On Nov 20, 2006, at 11:42 AM, Simon Richter wrote:

> Mark Rustad schrieb:
>
>> There is a better way. Simply implement fork(). It can be done
>> even without an MMU. People think it is impossible, but that is
>> only because they don't consider the possibility of copying memory
>> back and forth on task switch. It sounds horrible, but in the vast
>> majority of cases, either the parent or child either exits or does
>> an exec pretty quickly, so in reality it doesn't cost much.
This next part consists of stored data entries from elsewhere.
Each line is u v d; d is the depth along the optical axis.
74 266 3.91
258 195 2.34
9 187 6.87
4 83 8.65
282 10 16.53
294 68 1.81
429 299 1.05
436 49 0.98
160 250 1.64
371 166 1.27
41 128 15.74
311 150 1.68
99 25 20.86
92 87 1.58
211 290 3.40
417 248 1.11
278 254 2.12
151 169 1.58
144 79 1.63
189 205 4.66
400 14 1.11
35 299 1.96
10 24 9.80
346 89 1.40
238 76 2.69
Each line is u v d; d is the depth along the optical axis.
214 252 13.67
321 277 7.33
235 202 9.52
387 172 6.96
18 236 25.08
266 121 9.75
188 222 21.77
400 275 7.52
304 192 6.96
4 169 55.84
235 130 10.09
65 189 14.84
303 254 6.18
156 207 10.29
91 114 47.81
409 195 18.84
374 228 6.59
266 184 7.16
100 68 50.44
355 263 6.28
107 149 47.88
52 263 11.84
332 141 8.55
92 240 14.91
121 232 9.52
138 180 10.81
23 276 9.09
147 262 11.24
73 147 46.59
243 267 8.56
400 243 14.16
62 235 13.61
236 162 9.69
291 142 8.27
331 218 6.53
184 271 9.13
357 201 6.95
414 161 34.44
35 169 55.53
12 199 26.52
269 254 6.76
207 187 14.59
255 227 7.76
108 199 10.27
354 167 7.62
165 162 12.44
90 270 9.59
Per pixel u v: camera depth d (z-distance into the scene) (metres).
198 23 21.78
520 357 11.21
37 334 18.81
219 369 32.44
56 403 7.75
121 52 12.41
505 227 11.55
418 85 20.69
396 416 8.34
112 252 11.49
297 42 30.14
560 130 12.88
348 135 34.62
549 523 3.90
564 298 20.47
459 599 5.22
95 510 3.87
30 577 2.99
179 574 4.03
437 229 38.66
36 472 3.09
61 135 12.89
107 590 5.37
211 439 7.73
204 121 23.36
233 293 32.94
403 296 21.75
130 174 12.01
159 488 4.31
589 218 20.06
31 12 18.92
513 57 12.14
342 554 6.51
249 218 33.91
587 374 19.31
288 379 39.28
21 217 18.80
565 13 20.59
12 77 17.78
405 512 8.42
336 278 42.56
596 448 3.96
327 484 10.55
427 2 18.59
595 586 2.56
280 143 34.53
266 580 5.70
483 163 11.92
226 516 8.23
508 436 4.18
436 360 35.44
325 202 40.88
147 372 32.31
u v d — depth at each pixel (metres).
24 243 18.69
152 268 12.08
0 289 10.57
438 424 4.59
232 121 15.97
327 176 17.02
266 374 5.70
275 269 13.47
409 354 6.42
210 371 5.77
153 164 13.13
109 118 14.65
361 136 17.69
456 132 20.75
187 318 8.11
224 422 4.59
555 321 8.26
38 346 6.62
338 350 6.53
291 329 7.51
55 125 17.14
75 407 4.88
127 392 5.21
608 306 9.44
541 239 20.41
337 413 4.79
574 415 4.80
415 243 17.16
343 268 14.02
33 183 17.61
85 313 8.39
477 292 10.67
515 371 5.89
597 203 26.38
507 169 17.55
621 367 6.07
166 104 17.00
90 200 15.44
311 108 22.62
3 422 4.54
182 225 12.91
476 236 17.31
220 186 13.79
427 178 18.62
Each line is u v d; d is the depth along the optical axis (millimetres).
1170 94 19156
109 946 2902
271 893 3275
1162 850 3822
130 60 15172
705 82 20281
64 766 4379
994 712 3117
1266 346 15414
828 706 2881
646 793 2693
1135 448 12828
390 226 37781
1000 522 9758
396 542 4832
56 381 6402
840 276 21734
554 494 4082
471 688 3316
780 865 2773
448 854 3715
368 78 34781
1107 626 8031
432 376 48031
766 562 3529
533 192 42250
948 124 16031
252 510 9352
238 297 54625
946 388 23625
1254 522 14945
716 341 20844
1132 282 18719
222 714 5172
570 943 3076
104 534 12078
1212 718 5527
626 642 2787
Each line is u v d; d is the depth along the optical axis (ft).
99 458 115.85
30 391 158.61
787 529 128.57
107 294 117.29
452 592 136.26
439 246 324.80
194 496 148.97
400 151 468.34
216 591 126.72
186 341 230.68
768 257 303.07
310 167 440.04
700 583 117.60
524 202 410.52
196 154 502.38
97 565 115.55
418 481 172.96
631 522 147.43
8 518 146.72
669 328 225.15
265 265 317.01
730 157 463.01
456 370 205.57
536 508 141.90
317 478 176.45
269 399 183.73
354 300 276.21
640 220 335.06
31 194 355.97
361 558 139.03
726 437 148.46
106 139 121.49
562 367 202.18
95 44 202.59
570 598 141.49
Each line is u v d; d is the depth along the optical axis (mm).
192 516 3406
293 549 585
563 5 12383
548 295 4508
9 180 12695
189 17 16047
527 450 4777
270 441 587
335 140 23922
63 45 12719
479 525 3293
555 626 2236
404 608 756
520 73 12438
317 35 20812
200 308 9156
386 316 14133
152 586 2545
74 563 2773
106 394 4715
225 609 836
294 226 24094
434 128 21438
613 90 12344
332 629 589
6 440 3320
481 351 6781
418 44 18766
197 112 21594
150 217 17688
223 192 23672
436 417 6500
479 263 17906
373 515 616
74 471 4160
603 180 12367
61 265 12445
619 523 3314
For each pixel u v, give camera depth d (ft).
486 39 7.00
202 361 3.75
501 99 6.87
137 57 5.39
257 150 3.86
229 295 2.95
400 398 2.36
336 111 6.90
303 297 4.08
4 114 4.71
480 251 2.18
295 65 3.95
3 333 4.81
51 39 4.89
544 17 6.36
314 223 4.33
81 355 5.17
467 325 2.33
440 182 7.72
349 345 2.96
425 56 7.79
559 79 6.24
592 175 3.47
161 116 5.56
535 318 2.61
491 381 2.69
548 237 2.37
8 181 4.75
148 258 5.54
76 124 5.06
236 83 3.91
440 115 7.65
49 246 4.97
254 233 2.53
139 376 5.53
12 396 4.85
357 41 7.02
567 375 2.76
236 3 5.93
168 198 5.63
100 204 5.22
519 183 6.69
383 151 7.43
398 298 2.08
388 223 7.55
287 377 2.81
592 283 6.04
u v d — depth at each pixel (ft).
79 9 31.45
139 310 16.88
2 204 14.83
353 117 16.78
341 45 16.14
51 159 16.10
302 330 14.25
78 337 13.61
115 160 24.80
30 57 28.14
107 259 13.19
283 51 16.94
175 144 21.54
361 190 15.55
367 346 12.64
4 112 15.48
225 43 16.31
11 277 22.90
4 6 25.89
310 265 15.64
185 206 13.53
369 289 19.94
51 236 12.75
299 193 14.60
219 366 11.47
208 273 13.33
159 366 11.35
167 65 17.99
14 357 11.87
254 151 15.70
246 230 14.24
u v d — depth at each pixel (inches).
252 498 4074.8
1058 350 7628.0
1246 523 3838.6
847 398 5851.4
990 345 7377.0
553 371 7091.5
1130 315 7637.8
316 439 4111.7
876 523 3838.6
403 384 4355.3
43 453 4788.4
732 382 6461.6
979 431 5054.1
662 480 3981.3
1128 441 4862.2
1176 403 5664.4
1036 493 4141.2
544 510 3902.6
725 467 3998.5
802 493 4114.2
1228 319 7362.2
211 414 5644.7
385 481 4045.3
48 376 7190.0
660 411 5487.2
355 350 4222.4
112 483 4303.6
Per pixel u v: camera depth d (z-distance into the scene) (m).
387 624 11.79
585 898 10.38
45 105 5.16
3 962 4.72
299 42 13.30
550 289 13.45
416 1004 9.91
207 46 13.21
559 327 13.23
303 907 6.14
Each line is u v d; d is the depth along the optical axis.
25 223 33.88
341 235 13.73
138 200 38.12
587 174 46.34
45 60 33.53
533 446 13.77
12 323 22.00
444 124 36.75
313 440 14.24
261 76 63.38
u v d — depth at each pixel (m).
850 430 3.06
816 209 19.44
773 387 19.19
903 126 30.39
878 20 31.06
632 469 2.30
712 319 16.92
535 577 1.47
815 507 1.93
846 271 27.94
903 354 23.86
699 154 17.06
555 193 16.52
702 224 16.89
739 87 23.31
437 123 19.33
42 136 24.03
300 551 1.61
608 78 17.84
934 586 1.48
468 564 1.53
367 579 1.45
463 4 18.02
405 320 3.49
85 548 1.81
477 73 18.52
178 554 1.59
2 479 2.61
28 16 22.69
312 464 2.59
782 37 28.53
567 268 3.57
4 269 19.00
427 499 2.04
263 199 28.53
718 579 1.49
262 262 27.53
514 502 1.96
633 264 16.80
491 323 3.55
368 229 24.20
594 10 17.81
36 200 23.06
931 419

The
>> benefits are many: being able to use real shells such as bash and
>> thereby being able to use real shell scripts.
>
> This imposes quite a significant overhead for the common case (in
> which the application has specifically requested that the parent
> process be terminated after the child process is fork()ed off).
> Even if the cost of transferring memory contents was cheap (which
> it isn't), you'd annoy the memory management subsystem unless you
> did a lot of weird tricks to avoid allocating from a large block.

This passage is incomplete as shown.